* _Action item_
Exactly the lines from the one containing "left eye: (603, 296)" to the last line of the records, inclusive, are to be transcribed; include no others.

....

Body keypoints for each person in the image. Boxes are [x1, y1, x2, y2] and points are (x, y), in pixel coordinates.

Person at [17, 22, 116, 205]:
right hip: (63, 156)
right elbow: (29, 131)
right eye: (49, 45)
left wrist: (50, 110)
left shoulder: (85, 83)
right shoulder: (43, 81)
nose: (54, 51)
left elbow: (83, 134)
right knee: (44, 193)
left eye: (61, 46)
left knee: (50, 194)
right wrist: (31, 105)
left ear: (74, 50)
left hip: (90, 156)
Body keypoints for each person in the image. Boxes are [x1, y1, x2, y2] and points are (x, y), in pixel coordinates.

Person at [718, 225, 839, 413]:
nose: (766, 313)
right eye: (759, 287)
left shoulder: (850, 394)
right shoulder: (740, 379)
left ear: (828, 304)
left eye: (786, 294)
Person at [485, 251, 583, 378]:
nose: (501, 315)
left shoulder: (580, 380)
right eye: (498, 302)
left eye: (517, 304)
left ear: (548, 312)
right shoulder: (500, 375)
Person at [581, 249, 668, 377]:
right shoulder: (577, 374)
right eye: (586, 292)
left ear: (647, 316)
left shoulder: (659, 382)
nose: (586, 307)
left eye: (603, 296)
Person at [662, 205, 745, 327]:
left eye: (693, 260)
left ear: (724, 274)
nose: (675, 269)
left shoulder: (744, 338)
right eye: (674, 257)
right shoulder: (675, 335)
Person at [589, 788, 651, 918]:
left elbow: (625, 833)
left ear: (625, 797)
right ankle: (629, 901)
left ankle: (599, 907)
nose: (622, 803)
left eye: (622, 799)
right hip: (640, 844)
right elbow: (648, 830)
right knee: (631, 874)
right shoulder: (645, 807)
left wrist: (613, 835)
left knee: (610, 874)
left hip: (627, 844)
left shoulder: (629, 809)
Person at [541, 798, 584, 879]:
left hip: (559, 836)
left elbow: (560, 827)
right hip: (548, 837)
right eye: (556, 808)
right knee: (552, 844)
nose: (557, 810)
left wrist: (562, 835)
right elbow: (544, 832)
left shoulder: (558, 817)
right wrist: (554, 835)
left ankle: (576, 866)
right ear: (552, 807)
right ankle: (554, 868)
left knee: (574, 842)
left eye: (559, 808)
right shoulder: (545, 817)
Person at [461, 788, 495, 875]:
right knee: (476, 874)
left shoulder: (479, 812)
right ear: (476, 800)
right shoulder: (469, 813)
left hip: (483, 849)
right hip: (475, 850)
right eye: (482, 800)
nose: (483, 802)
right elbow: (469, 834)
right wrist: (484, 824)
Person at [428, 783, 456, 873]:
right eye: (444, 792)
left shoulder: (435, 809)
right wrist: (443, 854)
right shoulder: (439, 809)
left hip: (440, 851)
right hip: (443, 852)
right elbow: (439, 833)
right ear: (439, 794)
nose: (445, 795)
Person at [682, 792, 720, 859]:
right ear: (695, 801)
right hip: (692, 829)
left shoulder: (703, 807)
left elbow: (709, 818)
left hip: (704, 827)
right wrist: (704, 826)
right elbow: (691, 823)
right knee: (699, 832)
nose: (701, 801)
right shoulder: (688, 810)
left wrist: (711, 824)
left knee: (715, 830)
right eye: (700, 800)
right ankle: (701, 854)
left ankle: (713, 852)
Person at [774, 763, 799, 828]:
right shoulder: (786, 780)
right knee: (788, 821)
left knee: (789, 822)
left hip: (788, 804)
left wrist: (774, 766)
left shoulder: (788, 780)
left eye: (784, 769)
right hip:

....

* _Answer to the exercise_
left eye: (603, 296)
Person at [662, 205, 745, 327]:
left eye: (693, 260)
left ear: (724, 274)
nose: (675, 269)
left shoulder: (744, 338)
right eye: (674, 257)
right shoulder: (675, 335)
Person at [589, 788, 651, 918]:
left elbow: (625, 833)
left ear: (625, 797)
right ankle: (629, 901)
left ankle: (599, 907)
nose: (622, 803)
left eye: (622, 799)
right hip: (640, 844)
right elbow: (648, 830)
right knee: (631, 874)
right shoulder: (645, 807)
left wrist: (613, 835)
left knee: (610, 874)
left hip: (627, 844)
left shoulder: (629, 809)
Person at [541, 798, 584, 879]:
left hip: (559, 836)
left elbow: (560, 827)
right hip: (548, 837)
right eye: (556, 808)
right knee: (552, 844)
nose: (557, 810)
left wrist: (562, 835)
right elbow: (544, 832)
left shoulder: (558, 817)
right wrist: (554, 835)
left ankle: (576, 866)
right ear: (552, 807)
right ankle: (554, 868)
left knee: (574, 842)
left eye: (559, 808)
right shoulder: (545, 817)
Person at [461, 788, 495, 875]:
right knee: (476, 874)
left shoulder: (479, 812)
right ear: (476, 800)
right shoulder: (469, 813)
left hip: (483, 849)
right hip: (475, 850)
right eye: (482, 800)
nose: (483, 802)
right elbow: (469, 834)
right wrist: (484, 824)
Person at [428, 783, 456, 873]:
right eye: (444, 792)
left shoulder: (435, 809)
right wrist: (443, 854)
right shoulder: (439, 809)
left hip: (440, 851)
right hip: (443, 852)
right elbow: (439, 833)
right ear: (439, 794)
nose: (445, 795)
Person at [682, 792, 720, 859]:
right ear: (695, 801)
right hip: (692, 829)
left shoulder: (703, 807)
left elbow: (709, 818)
left hip: (704, 827)
right wrist: (704, 826)
right elbow: (691, 823)
right knee: (699, 832)
nose: (701, 801)
right shoulder: (688, 810)
left wrist: (711, 824)
left knee: (715, 830)
right eye: (700, 800)
right ankle: (701, 854)
left ankle: (713, 852)
Person at [774, 763, 799, 828]:
right shoulder: (786, 780)
right knee: (788, 821)
left knee: (789, 822)
left hip: (788, 804)
left wrist: (774, 766)
left shoulder: (788, 780)
left eye: (784, 769)
right hip:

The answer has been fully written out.